# Given text

— begin —

This investigation is focused on the consideration of structural uncertainties in nearly-straight pipes conveying fluid and on the effects of these uncertainties on the dynamic response and stability of those pipes. Of interest more specifically are the structural uncertainties which affect directly the fluid flow and its feedback on the structural response, e.g., uncertainties on/variations of the inner cross-section and curvature of the pipe. Owing to the complexity of introducing such uncertainties directly in finite element models, it is desired to proceed directly at the level of modal models by randomizing simultaneously the appropriate mass, stiffness, and damping matrices. The maximum entropy framework is adopted to carry out the stochastic modeling of these matrices with appropriate symmetry constraints guaranteeing that the nature, e.g., divergence or flutter, of the bifurcation is preserved when introducing uncertainty.

— end —

# Information supplied

— begin —

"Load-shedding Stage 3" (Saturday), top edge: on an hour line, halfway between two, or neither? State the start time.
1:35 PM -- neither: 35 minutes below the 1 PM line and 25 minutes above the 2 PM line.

— end —

# Given request
The paragraph above on pipes conveying fluid says some matrices are randomized at the level of modal models. List every matrix it names.

# Answer to this problem
Mass, stiffness, and damping matrices.